Christian Science Monitor:

When Jose Padilla was taken into custody at Chicago's O'Hare airport in 2002, government officials announced with great fanfare that he was plotting with Al Qaeda to detonate a radiological "dirty bomb" in a major US city.

Now, five years later, Mr. Padilla is about to stand trial in federal court here. But there is no mention of a dirty bomb plot anywhere in the case.

It is not an oversight. A criminal trial is not intended to be a history lesson. Instead, to protect Padilla's right to a fair trial, the case against him is based on a much more skimpy presentation of evidence.

The omission illustrates a fundamental tension between the Bush administration's iron-fisted approach to intelligence gathering in the war on terror and a US citizen's entitlement to constitutional and other protections of the criminal-justice system.

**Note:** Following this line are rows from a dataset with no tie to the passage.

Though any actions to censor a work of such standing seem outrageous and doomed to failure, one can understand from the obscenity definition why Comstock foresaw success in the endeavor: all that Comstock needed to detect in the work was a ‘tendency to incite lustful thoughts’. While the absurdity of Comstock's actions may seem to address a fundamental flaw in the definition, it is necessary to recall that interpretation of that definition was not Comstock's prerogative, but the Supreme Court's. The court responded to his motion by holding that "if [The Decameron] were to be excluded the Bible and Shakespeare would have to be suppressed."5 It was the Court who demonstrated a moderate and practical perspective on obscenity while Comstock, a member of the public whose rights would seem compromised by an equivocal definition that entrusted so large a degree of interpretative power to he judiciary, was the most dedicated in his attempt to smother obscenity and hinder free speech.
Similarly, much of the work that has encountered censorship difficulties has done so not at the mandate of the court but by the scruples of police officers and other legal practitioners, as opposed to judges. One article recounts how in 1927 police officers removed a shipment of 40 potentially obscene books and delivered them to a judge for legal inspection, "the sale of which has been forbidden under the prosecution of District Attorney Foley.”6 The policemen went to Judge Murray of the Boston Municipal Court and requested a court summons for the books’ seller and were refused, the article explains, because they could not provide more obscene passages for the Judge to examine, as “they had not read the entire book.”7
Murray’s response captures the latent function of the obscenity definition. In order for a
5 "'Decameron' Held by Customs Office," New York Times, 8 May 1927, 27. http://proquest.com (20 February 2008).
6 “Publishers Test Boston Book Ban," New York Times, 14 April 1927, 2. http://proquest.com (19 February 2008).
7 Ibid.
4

The alleged dirty-bomb plot was uncovered through the use of coercive interrogation tactics – torture according to Padilla and others – which renders the information too unreliable to be admitted in an American court. As a result, federal prosecutors were forced to build their Miami conspiracy case using evidence obtained through noncoercive means and investigative methods that did not violate core constitutional guarantees.

Barring the dirty bomb and other improperly obtained evidence from the criminal case has greatly complicated prosecution efforts to win a conviction and potentially put Padilla behind bars for the rest of his life.

...

Unlike most terror-conspiracy cases, the case against Padilla and his two co-defendants does not focus on any particular plot or attack. Instead, prosecutors say the defendants violated US law by participating in a North American support cell that sent money and recruits to a wide variety of radical Muslim groups overseas. It is the overseas Muslim groups that engaged in violent jihad, or holy war.

...

The defendants deny that they supported violence. They say that they were helping fellow Muslims in need.

...

Padilla was found after the interrogation of al Qaeda leaders like KSM. Calling KSM or other detainees as witnesses is out of the question. Thus the case is reduced to issues that will not have to reveal how the intelligence was obtained. This highlights the problem of the lawfare method of dealing with the enemy. It would make more sense to hold Padilla at Gitmo for the duration of the war as we have done in past wars with captured enemies.